*Data*
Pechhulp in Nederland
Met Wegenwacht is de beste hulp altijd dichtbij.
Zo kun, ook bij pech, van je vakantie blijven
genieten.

==

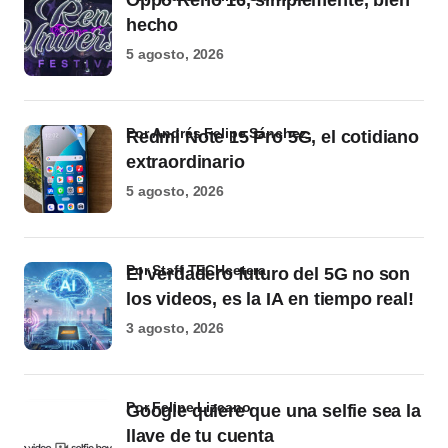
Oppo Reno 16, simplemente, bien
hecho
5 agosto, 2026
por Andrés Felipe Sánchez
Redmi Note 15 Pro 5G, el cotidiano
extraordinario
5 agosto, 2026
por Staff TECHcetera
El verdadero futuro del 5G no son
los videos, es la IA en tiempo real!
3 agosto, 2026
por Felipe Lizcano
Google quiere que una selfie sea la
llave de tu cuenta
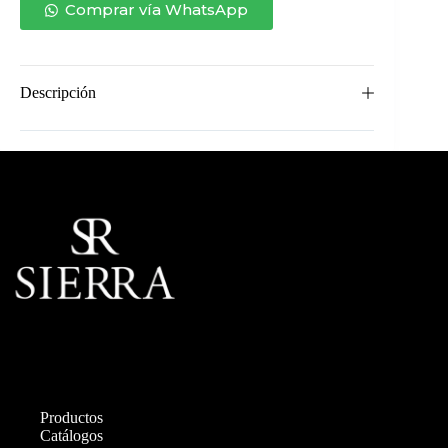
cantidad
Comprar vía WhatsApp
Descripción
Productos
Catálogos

*Instructions for the task*
Using the records above, pull out each line where the word "Felipe" occurs.

*Solution for this problem*
por Andrés Felipe Sánchez
por Felipe Lizcano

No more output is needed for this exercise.